Ultimately, when patients are undergoing treatment for a hematologic malignancy, it’s important that the clinician not lose sight of the fact that he or she may have or have previously had high blood pressure.
Does hypertension contribute to a greater risk for blood clots and thrombosis? What is the role of the platelet in this?
Hypertension does increase the risk of having a clinical event, as well as organ damage; many of these effects are mediated through the development of clots.
So, yes, hypertension does contribute to a patient’s thrombotic risk. As hematologists know, most clots are developed through platelet activation; how hypertension interacts with platelet activation is very challenging. There are two general approaches to treating hypertension and its clinical consequences: anti-hypertensive agents (such as beta-blockers, ACE inhibitors, calcium channel blockers) to lower the blood pressure, and antiplatelet agents (such as aspirin) to inhibit platelet aggregation and lower the risk of the associated clinical events.

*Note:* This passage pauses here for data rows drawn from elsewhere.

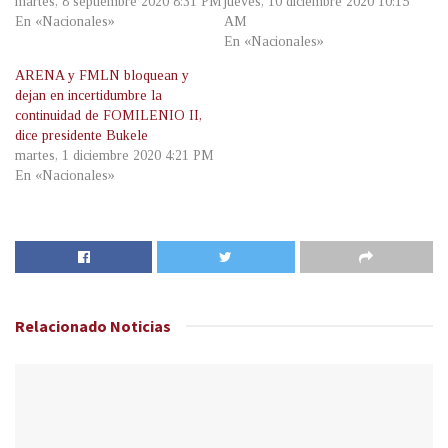
martes, 8 septiembre 2020 8:31 PM
jueves, 10 diciembre 2020 10:15
En «Nacionales»
AM
En «Nacionales»
ARENA y FMLN bloquean y
dejan en incertidumbre la
continuidad de FOMILENIO II,
dice presidente Bukele
martes, 1 diciembre 2020 4:21 PM
En «Nacionales»
Relacionado
Noticias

Ultimately, what we try to do is prevent the clinical consequence of this platelet activation. We can know that platelets are activated, but that activation becomes much more important when the patient has a clinical event (a heart attack, a stroke, etc.). With anti-hypertensive medications, therefore, the goal is to decrease the risk of the clinical consequences of platelet activation.
Are there causes of high blood pressure potentially related to hematologic conditions?
The overproduction of red blood cells and high hematocrit levels associated with polycythemia vera can contribute to systemic hypertension; high hematocrit levels have been found to interfere with the vasodilatory effects of nitric oxide. The treatment of polycythemia, which can involve phlebotomy, can alleviate the systemic hypertension, as well as the physiological consequences of having a high red blood cell count.
Again, I have to stress that the common risk factor is age, and, with the aging population, both hypertension and hematologic malignancies are increasingly more common. Clinicians need to remember that none of this is happening in a vacuum. We need to be cognizant that, when we are caring for a patient and see another issue that we are uncomfortable with, we can ask for help.